Stored items →

..............................

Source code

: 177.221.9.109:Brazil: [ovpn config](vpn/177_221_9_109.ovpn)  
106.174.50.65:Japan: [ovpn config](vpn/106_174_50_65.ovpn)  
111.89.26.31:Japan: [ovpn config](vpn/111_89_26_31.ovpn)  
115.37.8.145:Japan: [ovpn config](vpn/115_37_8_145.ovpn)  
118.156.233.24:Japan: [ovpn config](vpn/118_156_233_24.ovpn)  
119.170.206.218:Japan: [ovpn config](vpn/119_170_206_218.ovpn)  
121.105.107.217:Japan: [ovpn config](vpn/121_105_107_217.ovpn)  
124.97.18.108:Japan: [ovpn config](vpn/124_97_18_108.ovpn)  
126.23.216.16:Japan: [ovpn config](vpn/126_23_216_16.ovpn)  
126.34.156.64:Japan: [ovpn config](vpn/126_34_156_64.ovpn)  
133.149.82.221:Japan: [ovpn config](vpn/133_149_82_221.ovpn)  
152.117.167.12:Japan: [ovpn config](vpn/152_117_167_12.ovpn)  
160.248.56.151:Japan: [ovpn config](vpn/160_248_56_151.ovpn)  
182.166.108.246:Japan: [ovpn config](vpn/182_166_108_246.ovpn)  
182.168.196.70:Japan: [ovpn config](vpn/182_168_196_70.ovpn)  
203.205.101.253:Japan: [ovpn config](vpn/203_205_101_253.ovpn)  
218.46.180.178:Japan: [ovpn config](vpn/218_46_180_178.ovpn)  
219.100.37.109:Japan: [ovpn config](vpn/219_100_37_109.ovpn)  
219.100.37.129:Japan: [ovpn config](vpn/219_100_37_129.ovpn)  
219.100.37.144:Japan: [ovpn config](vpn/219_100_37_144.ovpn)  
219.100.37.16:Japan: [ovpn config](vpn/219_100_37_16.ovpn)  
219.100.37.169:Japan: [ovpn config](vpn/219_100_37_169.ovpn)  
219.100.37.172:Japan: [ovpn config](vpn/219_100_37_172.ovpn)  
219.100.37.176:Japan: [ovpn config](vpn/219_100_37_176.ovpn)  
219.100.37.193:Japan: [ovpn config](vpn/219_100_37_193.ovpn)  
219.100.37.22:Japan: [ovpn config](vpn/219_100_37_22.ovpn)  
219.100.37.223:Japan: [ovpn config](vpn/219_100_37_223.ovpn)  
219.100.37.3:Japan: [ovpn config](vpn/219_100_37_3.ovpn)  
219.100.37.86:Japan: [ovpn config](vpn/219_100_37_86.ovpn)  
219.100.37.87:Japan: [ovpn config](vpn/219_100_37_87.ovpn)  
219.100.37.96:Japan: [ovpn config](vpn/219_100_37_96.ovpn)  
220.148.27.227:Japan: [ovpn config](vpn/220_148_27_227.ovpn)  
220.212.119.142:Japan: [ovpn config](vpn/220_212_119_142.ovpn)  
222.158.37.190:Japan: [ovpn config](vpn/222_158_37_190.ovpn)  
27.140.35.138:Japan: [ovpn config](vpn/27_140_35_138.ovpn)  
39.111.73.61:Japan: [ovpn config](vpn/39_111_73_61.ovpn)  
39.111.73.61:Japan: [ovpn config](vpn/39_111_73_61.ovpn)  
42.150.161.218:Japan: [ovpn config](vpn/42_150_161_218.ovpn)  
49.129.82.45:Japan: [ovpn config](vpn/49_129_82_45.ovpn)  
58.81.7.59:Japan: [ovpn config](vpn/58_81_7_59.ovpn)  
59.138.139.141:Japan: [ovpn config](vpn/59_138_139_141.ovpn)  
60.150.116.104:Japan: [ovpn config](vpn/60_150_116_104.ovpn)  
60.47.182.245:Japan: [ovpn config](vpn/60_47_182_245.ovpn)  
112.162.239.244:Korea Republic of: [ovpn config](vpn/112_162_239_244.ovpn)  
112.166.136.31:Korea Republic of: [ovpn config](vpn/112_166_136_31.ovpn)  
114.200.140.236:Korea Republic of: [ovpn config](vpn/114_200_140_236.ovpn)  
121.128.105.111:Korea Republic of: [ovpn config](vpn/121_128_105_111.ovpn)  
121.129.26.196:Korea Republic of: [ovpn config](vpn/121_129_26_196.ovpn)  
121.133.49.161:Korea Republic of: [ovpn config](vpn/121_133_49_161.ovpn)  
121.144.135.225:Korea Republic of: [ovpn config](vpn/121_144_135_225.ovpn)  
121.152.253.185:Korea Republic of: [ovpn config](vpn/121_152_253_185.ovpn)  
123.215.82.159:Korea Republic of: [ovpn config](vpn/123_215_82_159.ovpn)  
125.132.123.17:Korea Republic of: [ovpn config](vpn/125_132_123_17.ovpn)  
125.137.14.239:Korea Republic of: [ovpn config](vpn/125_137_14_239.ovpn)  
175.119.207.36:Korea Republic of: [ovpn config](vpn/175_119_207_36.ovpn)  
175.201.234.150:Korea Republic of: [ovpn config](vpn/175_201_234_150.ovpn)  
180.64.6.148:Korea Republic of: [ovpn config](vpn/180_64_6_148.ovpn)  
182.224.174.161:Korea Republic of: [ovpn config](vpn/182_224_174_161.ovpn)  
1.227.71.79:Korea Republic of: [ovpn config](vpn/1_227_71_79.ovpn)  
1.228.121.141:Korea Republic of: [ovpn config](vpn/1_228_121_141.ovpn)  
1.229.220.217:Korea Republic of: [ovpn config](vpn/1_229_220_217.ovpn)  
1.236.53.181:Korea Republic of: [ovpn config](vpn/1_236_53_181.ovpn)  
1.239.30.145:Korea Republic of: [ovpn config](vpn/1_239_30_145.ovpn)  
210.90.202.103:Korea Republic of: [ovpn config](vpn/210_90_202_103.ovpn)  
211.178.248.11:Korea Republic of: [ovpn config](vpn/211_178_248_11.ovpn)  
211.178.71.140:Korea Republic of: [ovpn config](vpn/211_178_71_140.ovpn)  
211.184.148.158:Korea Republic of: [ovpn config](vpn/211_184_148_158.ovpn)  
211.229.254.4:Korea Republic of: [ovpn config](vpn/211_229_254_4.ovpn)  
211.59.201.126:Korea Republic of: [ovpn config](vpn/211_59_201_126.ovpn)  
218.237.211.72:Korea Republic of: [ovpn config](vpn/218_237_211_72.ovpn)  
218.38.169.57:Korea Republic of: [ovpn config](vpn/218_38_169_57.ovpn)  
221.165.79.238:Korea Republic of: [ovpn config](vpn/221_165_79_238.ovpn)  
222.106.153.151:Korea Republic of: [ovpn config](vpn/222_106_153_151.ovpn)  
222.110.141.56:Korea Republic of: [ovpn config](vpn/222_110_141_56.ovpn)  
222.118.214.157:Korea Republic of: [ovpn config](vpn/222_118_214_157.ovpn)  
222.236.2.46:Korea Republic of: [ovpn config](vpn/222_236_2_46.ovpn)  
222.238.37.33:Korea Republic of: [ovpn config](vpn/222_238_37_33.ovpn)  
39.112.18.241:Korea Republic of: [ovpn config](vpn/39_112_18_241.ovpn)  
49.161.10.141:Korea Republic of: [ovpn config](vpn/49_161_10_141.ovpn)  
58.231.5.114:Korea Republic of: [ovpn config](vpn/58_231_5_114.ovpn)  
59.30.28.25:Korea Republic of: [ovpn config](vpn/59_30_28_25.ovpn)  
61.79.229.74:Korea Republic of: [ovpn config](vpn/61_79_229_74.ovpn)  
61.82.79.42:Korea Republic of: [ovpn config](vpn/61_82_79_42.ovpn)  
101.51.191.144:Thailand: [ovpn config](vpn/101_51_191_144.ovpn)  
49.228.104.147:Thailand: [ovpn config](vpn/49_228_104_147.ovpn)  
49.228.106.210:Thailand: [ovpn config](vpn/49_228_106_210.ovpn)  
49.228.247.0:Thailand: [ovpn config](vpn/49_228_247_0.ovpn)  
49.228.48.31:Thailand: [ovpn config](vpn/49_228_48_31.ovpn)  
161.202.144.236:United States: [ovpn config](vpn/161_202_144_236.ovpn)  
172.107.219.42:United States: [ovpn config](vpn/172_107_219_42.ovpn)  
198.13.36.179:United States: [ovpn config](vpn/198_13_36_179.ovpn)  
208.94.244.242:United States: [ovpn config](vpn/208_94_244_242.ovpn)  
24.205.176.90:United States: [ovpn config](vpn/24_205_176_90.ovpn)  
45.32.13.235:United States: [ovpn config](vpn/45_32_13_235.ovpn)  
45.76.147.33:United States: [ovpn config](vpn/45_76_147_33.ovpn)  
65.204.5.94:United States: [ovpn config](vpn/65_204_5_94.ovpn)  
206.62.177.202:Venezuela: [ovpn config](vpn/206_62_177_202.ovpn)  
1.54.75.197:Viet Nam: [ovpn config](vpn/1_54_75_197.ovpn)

..............................

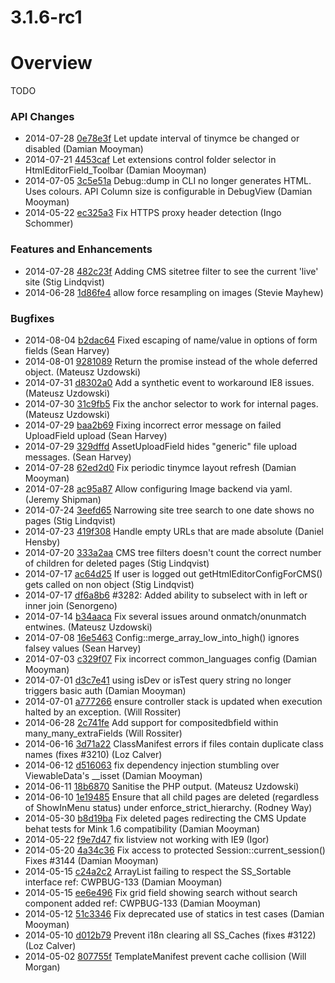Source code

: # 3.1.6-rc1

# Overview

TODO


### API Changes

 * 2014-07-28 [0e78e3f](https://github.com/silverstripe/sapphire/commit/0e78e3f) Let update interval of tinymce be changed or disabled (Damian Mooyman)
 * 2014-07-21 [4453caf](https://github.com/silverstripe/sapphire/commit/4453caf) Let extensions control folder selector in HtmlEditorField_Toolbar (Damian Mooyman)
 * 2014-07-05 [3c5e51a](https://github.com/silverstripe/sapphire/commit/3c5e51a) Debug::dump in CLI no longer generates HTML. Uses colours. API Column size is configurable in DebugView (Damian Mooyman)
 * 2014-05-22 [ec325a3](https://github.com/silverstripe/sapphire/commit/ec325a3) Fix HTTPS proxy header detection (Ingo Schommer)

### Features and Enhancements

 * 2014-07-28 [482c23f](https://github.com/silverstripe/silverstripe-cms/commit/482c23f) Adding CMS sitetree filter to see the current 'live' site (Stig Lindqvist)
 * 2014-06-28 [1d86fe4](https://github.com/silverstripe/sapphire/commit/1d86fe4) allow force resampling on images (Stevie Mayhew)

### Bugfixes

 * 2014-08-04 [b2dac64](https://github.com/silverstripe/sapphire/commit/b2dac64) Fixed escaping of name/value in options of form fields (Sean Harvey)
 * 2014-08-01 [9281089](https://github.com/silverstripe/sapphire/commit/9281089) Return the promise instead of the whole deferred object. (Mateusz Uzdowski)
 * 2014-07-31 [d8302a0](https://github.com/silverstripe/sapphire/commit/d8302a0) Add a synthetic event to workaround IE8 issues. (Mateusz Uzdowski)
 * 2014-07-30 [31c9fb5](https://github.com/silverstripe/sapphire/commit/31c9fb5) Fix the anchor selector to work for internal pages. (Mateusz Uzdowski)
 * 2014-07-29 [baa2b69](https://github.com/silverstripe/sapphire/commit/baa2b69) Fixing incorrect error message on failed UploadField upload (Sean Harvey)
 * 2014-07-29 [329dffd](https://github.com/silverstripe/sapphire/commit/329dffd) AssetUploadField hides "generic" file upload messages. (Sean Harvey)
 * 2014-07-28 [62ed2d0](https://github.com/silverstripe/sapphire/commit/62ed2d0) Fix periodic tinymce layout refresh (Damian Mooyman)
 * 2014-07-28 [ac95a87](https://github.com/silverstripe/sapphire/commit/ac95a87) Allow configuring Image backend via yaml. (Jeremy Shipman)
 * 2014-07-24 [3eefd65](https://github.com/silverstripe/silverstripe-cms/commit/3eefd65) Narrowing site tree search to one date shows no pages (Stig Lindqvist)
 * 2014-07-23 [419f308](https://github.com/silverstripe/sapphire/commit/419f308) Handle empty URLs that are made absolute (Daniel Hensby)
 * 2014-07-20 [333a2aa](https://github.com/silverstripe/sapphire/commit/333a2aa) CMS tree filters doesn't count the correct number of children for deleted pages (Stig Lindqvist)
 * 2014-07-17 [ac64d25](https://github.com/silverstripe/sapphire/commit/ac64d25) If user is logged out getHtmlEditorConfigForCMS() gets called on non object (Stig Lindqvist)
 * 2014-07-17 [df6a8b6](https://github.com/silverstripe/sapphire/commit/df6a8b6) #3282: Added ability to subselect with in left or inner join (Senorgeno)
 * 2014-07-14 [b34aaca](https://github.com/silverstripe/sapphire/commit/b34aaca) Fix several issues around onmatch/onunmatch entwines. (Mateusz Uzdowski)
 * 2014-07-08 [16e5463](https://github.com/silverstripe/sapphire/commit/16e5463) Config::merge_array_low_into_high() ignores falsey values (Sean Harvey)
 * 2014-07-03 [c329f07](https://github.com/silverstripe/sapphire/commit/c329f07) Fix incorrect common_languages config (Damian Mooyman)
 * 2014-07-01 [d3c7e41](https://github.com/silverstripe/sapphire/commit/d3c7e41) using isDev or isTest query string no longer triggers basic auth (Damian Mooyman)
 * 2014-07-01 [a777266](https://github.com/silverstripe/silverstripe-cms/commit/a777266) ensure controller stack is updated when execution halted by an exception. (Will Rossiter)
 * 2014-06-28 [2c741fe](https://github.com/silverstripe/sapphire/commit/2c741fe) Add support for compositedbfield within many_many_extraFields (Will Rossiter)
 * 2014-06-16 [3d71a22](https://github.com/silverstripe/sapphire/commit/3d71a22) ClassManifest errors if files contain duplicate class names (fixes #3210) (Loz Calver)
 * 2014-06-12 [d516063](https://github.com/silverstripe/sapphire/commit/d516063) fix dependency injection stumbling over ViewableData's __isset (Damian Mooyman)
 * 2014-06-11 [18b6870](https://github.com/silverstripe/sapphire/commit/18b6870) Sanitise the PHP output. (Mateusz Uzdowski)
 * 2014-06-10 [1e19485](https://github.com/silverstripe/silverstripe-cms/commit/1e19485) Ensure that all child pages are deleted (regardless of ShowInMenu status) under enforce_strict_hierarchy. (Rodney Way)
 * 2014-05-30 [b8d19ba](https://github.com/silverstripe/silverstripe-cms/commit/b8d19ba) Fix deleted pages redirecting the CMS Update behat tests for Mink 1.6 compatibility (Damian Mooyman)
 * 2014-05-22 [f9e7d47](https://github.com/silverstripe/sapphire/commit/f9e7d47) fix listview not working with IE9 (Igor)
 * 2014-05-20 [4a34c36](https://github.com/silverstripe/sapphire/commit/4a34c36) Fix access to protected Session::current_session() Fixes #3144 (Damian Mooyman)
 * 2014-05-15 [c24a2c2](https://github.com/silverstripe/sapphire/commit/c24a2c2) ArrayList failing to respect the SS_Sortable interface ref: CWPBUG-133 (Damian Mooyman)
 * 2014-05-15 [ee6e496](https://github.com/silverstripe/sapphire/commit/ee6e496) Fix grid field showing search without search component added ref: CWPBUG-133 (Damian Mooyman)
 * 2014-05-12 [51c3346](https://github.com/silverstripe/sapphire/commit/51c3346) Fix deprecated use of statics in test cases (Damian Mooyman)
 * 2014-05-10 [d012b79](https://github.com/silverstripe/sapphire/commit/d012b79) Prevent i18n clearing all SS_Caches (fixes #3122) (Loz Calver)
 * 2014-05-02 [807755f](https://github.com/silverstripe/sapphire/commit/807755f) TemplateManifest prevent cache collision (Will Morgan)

..............................

Job item →
Each line of the data above containing the string "incorrect" is to be copied.

Answer to the exercise →
 * 2014-07-29 [baa2b69](https://github.com/silverstripe/sapphire/commit/baa2b69) Fixing incorrect error message on failed UploadField upload (Sean Harvey)
 * 2014-07-03 [c329f07](https://github.com/silverstripe/sapphire/commit/c329f07) Fix incorrect common_languages config (Damian Mooyman)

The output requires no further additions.